UPDATE: Following some discussion in the comments here of the relative performance of boost::array vs boost::multi_array, I'd point out that this code, compiled with g++ -O3 -DNDEBUG on Debian/Lenny amd64 on a Q9450 with 1333MHz DDR3 RAM takes 3.3s for boost::multi_array vs 0.6s for boost::array.
#include <iostream>
#include <time.h>
#include "boost/array.hpp"
#include "boost/multi_array.hpp"
using namespace boost;
enum {N=1024};
typedef multi_array<char,3> M;
typedef array<array<array<char,N>,N>,N> C;
// Forward declare to avoid being optimised away
static void clear(M& m);
static void clear(C& c);
int main(int,char**)
{
const clock_t t0=clock();
{
M m(extents[N][N][N]);
clear(m);
}
const clock_t t1=clock();
{
std::auto_ptr<C> c(new C);
clear(*c);
}
const clock_t t2=clock();
std::cout
<< "multi_array: " << (t1-t0)/static_cast<float>(CLOCKS_PER_SEC) << "s\n"

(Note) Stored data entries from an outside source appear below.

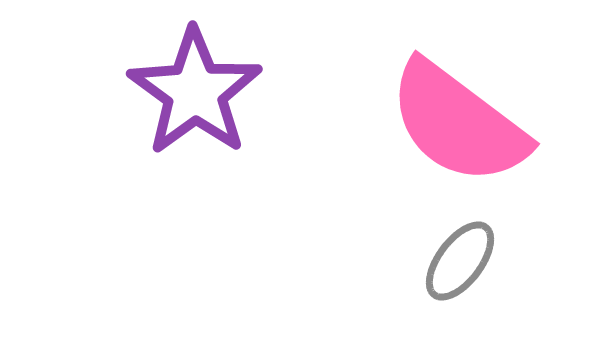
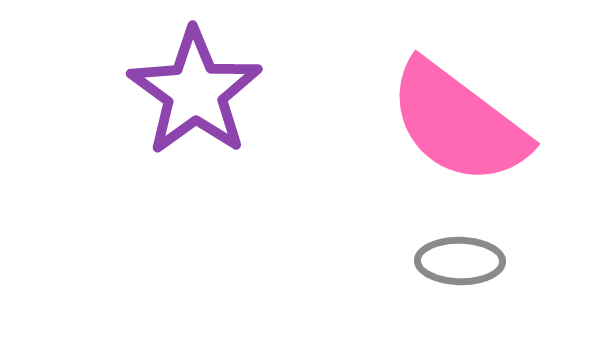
gray ellipse: rotated 54 degrees clockwise
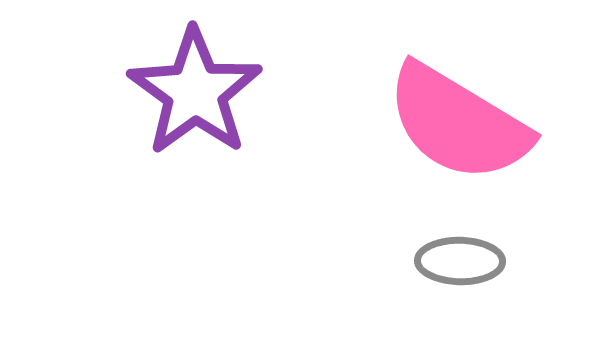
pink semicircle: rotated 6 degrees counterclockwise
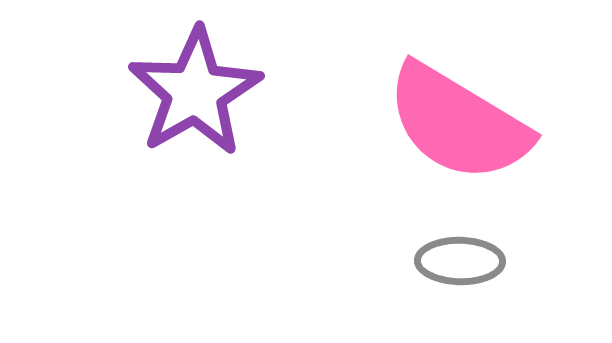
purple star: rotated 6 degrees clockwise
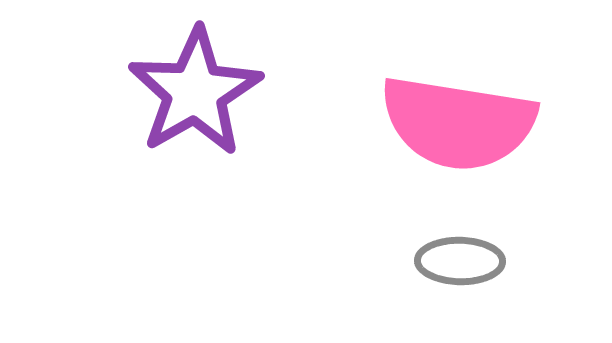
pink semicircle: rotated 22 degrees counterclockwise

<< "array : " << (t2-t1)/static_cast<float>(CLOCKS_PER_SEC) << "s\n";
return 0;
}
void clear(M& m)
{
for (M::index i=0;i<N;i++)
for (M::index j=0;j<N;j++)
for (M::index k=0;k<N;k++)
m[i][j][k]=1;
}
void clear(C& c)
{
for (int i=0;i<N;i++)
for (int j=0;j<N;j++)
for (int k=0;k<N;k++)
c[i][j][k]=1;
}
What I would do is create my own class for dealing with matrices (probably as an array[x*y] because I'm more used to C (and I'd have my own bounds checking), but you could use vectors or any other sub-structure in that class).
Get your stuff functional first then worry about how fast it runs. If you design the class properly, you can pull out your array[x*y] implementation and replace it with vectors or bitmasks or whatever you want without changing the rest of the code.
I'm not totally sure, but I thing that's what classes were meant for, the ability to abstract the implementation well out of sight and provide only the interface :-)
In addition to all the answers that have been posted so far, you might do well to check out the C++ FAQ Lite. Questions 13.10 - 13.12 and 16.16 - 16.19 cover several topics related to rolling your own matrix class. You'll see a couple of different ways to store the data and suggestions on how to best write the subscript operators.
Also, if your graph is sufficiently sparse, you may not need a matrix at all. You could use std::multimap to map each vertex to those it connects.
my favourite way to store a graph is vector<set<int>>; n elements in vector (nodes 0..n-1), >=0 elements in each set (edges). Just do not forget adding a reverse copy of every bi-directional edge.
Consider also how big is your graph/matrix, does performance matter a lot? Is the graph static, or can it grow over time, e.g. by adding new edges?
Probably, not relevant as this is an old question, but you can use the Armadillo library, which provides many linear algebra oriented data types and functions.
Below is an example for your specific problem:
// In C++11
Mat<bool> matrix = {
{ true, true},
{ false, false},
};
// In C++98
Mat<bool> matrix;
matrix << true << true << endr
<< false << false << endr;
Mind you std::vector doesn't do range checking either.